» BRIEF A: According to the forum thread below, why should a shunt or dropping resistor be wired in when an ammeter goes directly into a load-carrying circuit? Answer in one to three sentences.

» TEXT BLOCK:
--------------------

I have welded a wrench to a battery before! Good thing the battery was mostly bad or it could have exploded.


----------



## bufordtpisser (Mar 23, 2007)

Re: Another electrical question...



> woodworker1 - 2/20/2007  4:52 PM
> 
> Hey TC...compound miters I can handle. Sliding dovetails I can do
> It seems like everywhere I see ammeter mentioned, I see "shunt" mentioned also. Not even sure I know what one is. Do I need to install one in line?



If you are going to wire the ammeter directly into a load carrying circuit, it is a really good ideal to either wire in a shunt or a dropping resister. That way when the circuit is turned either on or off, the insurge and or backfeed current will not fry the meter. TC's comments about not knowing whether or not your meter was shunted was valid. But the use of a second shunt will not have an appreciable effect on the actual measurement of amperage. The shunt or dropping resister will just keep you from frying the meter in the case of an over amperage condition.


----------



## hertig (Mar 23, 2007)

Re: Another electrical question...

Really?  I would think that if you change the resistance between the meter leads, the voltage (due to current) across those leads would change to compensate (we will assume the current is essentially constant).  And so if the reading is driven by voltage,as would be implied by the need for a shunt, the reading will be changed even if the current is the same.  Last I heard, it was a law that Voltage = Current x Resistance.  Or has the ACLU overturned that one too?

--------------------

» SUPPLIED INFORMATION:
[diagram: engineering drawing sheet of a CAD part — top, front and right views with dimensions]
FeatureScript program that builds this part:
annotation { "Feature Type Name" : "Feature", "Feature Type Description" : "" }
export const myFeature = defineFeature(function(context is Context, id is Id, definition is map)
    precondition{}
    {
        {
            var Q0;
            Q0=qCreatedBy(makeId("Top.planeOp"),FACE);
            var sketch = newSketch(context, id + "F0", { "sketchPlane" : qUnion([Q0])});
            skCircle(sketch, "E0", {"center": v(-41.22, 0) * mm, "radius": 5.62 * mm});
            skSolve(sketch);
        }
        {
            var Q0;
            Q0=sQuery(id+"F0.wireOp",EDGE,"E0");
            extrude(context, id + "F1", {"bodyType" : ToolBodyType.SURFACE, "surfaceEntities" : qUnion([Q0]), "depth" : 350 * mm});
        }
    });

--------------------

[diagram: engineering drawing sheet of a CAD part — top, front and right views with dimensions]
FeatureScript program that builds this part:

--------------------

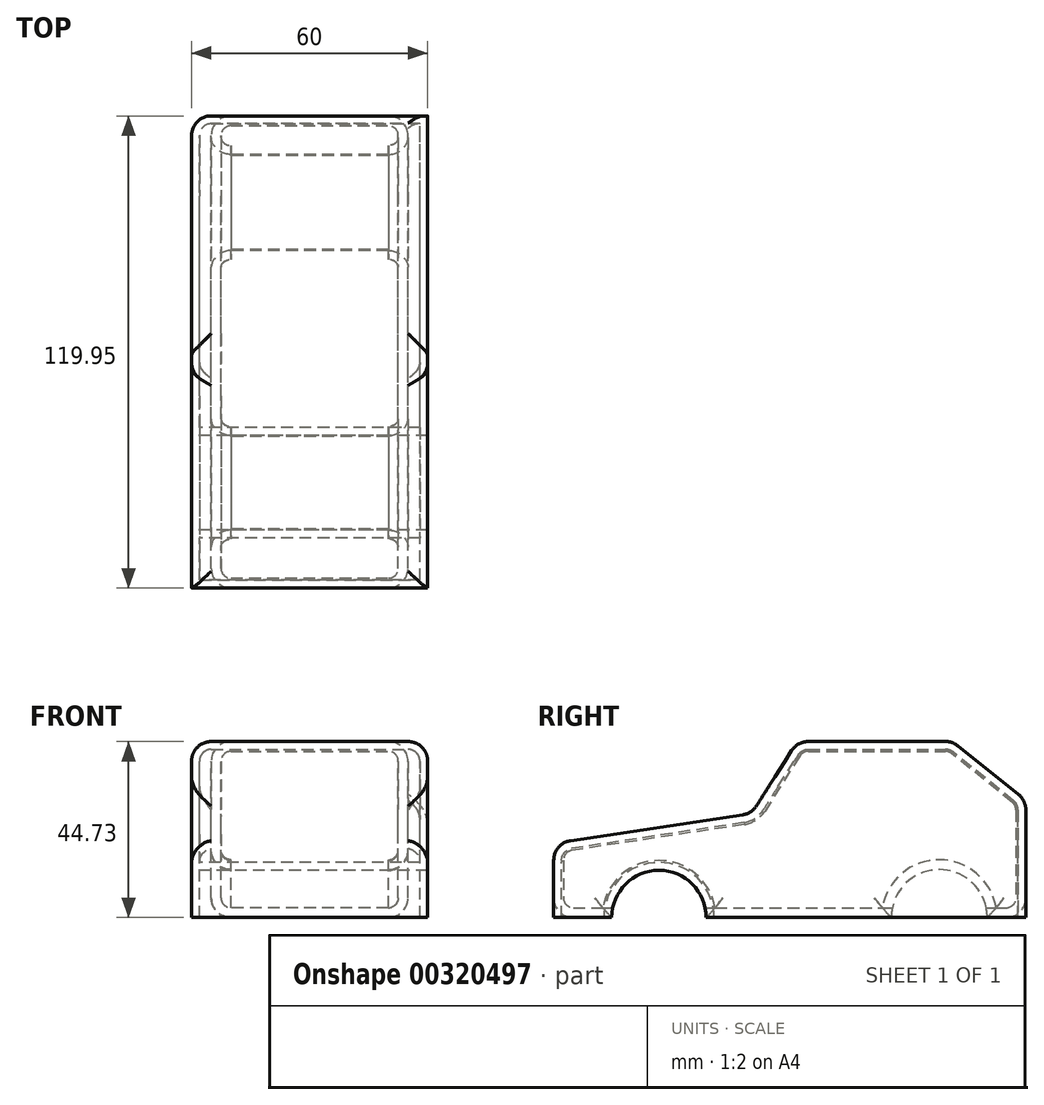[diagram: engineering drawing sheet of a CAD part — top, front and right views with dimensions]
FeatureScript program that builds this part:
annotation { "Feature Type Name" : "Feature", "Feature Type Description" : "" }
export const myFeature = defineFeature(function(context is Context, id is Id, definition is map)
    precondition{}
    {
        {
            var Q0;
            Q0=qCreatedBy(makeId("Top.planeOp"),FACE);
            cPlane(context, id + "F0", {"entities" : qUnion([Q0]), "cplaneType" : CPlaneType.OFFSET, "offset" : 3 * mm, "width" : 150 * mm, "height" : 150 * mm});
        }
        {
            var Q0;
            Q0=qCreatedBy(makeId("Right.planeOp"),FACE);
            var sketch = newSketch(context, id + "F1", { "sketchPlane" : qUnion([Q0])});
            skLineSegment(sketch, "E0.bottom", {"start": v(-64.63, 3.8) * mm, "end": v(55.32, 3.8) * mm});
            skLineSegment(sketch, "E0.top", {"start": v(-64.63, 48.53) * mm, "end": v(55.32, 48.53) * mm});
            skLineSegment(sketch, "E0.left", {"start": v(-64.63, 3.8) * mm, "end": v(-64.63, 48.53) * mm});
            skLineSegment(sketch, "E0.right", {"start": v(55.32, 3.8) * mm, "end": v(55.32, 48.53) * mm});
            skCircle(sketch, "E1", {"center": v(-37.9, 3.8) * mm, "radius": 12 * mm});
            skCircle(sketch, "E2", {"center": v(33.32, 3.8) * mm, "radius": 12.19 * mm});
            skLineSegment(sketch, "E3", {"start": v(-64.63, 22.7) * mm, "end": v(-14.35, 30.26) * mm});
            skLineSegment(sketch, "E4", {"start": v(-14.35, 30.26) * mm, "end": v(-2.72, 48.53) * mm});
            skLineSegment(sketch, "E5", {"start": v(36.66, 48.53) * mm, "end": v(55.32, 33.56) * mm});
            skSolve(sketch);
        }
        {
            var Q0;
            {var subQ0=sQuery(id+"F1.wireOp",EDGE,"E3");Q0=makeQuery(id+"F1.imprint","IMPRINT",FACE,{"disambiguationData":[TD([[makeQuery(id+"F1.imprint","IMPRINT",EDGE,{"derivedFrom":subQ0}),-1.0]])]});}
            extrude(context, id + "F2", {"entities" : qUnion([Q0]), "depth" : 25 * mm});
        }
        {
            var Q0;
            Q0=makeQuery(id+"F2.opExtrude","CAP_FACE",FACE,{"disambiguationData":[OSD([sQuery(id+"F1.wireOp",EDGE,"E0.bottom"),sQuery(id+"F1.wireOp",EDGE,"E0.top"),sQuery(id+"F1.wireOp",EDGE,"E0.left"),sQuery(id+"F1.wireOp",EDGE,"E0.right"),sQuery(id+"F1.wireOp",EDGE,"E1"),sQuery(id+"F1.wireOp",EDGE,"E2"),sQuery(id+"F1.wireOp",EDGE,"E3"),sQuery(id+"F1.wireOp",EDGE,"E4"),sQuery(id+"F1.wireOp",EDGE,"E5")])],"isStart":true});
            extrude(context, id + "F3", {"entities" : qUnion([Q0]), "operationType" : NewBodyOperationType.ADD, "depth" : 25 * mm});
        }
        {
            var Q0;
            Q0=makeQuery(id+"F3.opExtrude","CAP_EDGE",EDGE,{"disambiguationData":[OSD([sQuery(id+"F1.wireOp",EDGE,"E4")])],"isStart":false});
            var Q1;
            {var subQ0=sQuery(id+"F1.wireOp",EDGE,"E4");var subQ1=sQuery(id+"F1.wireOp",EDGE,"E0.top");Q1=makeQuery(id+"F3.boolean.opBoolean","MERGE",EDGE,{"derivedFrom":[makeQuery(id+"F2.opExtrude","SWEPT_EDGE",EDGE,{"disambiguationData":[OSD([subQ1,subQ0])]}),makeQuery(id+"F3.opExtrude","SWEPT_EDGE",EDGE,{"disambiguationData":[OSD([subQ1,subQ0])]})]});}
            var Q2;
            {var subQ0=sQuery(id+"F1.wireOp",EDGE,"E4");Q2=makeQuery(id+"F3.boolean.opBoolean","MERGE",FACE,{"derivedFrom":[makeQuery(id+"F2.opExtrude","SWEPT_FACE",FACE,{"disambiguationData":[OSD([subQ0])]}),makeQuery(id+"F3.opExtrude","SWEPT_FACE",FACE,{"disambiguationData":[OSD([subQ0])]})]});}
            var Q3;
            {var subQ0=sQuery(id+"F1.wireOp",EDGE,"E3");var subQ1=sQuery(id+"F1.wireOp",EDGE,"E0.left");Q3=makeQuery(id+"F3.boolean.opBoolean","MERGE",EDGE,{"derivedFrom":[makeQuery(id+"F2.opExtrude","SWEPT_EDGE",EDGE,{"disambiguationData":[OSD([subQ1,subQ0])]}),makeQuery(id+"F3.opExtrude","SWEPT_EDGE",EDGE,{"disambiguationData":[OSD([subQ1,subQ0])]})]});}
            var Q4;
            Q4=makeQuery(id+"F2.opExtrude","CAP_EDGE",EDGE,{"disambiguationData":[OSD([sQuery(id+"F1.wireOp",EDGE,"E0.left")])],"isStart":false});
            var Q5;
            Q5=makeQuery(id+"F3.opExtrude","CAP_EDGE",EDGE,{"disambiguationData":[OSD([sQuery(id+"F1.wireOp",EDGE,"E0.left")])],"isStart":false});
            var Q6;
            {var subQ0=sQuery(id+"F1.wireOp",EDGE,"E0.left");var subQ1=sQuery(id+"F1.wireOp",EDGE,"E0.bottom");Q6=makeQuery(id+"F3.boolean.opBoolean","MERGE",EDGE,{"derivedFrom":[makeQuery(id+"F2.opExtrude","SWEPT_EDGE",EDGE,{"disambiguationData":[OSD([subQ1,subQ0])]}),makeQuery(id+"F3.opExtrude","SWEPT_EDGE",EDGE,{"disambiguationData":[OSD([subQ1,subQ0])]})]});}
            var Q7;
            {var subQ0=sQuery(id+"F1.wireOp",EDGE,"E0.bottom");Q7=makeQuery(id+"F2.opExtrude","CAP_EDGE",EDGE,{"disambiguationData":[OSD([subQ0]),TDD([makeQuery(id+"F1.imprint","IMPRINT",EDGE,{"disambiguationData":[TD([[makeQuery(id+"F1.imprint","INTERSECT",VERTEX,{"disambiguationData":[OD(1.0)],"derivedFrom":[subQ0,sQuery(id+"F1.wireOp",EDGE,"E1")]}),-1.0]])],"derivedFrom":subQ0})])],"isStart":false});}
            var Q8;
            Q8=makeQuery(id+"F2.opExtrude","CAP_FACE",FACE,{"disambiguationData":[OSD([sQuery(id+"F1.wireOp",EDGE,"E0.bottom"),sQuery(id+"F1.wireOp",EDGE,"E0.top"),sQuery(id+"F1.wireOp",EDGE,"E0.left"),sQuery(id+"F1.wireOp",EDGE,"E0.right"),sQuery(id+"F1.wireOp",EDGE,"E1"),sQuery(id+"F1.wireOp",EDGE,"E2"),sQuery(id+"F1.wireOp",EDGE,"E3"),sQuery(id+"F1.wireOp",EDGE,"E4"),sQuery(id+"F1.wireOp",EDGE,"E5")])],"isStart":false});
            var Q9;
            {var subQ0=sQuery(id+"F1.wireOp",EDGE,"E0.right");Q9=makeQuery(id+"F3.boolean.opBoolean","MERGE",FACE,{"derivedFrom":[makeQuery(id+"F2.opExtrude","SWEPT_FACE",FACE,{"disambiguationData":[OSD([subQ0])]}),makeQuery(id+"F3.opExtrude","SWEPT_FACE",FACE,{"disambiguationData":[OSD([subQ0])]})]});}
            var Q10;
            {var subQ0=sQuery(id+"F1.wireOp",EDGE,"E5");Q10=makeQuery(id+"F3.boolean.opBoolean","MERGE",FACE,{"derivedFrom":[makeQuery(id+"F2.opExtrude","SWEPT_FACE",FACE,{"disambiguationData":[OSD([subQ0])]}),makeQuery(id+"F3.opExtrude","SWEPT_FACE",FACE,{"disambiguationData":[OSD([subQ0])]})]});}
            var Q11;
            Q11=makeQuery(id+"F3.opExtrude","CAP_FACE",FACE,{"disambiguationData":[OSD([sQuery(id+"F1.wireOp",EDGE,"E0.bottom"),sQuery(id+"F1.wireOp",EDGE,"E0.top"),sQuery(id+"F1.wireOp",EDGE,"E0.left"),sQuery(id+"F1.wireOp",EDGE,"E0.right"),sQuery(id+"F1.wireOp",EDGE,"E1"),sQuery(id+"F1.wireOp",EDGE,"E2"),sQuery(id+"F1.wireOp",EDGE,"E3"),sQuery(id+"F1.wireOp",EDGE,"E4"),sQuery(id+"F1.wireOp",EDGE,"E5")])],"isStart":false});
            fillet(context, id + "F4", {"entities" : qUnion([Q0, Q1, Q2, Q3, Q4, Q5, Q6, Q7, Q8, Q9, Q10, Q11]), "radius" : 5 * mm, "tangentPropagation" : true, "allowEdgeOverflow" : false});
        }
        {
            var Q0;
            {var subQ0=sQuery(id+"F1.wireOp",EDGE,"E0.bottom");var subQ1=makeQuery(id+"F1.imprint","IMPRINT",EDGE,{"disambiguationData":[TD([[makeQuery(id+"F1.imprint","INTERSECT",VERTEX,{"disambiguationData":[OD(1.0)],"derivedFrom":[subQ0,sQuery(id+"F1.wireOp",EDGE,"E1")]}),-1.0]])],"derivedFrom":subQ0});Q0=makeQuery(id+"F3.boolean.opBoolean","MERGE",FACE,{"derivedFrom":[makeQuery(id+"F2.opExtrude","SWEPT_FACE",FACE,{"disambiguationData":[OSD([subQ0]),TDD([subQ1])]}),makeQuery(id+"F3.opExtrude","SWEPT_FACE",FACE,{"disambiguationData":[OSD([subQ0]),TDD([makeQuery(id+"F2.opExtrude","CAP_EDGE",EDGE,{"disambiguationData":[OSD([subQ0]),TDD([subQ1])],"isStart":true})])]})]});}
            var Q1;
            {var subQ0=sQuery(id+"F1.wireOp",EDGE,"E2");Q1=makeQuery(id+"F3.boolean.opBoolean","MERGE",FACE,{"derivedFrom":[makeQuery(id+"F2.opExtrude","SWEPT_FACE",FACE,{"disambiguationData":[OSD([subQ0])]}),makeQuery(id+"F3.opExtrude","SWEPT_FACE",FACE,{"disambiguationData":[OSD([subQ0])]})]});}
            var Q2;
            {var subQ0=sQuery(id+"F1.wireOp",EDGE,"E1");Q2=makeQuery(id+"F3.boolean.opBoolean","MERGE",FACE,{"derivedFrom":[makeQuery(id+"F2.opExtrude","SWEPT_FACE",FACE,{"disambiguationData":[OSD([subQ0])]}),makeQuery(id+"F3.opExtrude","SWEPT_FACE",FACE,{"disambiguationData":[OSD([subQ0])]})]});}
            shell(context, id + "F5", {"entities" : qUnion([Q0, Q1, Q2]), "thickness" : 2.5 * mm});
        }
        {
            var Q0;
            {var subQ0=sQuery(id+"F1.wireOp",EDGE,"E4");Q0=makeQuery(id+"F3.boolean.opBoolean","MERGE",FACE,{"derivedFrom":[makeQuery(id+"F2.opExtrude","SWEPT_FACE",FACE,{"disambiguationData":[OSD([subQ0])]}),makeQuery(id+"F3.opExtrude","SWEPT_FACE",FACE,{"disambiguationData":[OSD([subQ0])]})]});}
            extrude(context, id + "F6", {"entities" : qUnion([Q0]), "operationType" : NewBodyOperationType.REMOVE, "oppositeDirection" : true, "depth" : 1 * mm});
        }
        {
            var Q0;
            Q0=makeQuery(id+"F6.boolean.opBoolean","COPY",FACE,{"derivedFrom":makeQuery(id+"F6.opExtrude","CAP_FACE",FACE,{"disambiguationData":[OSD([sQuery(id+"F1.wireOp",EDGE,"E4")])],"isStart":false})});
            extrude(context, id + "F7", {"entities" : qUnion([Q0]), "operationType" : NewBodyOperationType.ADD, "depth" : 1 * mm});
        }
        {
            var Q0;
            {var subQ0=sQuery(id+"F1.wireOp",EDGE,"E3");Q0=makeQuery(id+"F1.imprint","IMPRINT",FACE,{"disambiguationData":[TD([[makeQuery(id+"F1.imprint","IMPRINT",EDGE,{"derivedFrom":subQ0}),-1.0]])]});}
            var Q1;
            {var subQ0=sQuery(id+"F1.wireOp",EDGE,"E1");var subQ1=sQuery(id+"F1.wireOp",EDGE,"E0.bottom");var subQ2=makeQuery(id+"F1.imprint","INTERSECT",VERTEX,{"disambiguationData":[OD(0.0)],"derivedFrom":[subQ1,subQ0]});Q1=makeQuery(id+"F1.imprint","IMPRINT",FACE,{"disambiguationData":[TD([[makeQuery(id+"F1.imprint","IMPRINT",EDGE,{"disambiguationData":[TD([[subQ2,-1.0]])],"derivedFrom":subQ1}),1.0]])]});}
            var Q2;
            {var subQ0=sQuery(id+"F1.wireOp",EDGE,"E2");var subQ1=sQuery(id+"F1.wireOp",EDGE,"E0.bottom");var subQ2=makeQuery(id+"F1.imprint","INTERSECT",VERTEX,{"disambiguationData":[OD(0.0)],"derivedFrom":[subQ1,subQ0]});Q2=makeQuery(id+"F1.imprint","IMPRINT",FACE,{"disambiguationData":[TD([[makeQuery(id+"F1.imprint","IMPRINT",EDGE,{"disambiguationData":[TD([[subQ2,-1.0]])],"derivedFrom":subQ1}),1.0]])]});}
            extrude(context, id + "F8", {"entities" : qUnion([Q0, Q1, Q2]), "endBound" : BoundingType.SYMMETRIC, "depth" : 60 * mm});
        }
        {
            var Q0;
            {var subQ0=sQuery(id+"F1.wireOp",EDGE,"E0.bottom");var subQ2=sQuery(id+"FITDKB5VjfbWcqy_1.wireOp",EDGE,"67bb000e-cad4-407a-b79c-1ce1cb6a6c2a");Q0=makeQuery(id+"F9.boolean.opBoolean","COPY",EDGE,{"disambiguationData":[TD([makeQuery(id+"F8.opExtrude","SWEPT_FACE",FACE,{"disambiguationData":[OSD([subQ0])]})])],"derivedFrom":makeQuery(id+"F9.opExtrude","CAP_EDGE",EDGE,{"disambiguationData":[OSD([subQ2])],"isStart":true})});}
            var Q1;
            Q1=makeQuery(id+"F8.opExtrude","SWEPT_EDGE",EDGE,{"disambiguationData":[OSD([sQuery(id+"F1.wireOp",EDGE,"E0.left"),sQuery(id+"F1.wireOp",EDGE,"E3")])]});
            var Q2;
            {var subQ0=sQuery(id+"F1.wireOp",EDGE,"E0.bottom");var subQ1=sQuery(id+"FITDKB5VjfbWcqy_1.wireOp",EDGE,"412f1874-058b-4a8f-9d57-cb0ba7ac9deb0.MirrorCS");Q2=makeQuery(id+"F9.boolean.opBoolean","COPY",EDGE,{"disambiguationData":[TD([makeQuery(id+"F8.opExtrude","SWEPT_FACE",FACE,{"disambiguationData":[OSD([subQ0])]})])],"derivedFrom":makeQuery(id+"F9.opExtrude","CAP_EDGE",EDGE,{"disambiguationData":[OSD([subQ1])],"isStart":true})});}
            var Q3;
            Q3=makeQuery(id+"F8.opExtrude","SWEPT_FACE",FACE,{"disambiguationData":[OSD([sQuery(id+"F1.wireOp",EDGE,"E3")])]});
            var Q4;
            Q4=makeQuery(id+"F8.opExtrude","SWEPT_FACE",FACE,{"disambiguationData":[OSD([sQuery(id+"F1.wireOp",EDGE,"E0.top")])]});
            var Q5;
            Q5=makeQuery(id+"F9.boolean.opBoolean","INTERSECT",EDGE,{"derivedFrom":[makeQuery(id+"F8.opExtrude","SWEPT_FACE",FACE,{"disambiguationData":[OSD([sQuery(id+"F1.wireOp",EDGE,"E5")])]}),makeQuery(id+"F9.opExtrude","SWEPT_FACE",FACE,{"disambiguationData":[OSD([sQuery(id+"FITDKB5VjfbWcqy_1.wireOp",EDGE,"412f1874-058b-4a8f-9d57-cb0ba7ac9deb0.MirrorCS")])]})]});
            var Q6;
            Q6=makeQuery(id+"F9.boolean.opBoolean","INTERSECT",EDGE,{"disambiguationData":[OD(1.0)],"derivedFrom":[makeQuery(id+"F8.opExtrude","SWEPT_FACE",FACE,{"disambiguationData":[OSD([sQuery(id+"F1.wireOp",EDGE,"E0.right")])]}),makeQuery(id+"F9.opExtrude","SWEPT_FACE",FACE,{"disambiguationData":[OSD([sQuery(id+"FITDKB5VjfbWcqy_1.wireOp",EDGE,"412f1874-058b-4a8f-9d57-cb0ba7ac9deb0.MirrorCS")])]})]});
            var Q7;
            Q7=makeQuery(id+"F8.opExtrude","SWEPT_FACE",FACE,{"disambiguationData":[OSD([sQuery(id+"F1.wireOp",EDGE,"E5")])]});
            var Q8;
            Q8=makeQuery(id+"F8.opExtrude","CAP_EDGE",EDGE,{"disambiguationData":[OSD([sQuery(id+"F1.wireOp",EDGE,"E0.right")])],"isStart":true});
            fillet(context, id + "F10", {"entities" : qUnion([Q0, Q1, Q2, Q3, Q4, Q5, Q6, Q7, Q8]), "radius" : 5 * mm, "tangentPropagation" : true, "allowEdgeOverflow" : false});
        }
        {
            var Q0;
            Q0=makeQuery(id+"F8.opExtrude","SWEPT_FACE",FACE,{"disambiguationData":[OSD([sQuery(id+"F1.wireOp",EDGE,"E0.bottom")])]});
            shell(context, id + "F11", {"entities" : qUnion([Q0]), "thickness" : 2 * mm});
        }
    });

--------------------

» BRIEF B: Copy out each line of the records above that contains the string "skCircle".

» COMPLETE OUTPUT A: A shunt or dropping resistor keeps the surge or backfeed current from frying the meter when the circuit is turned on or off. It protects the meter in an over-amperage condition.

» COMPLETE OUTPUT B:
            skCircle(sketch, "E0", {"center": v(-41.22, 0) * mm, "radius": 5.62 * mm});
            skCircle(sketch, "E1", {"center": v(-37.9, 3.8) * mm, "radius": 12 * mm});
            skCircle(sketch, "E2", {"center": v(33.32, 3.8) * mm, "radius": 12.19 * mm});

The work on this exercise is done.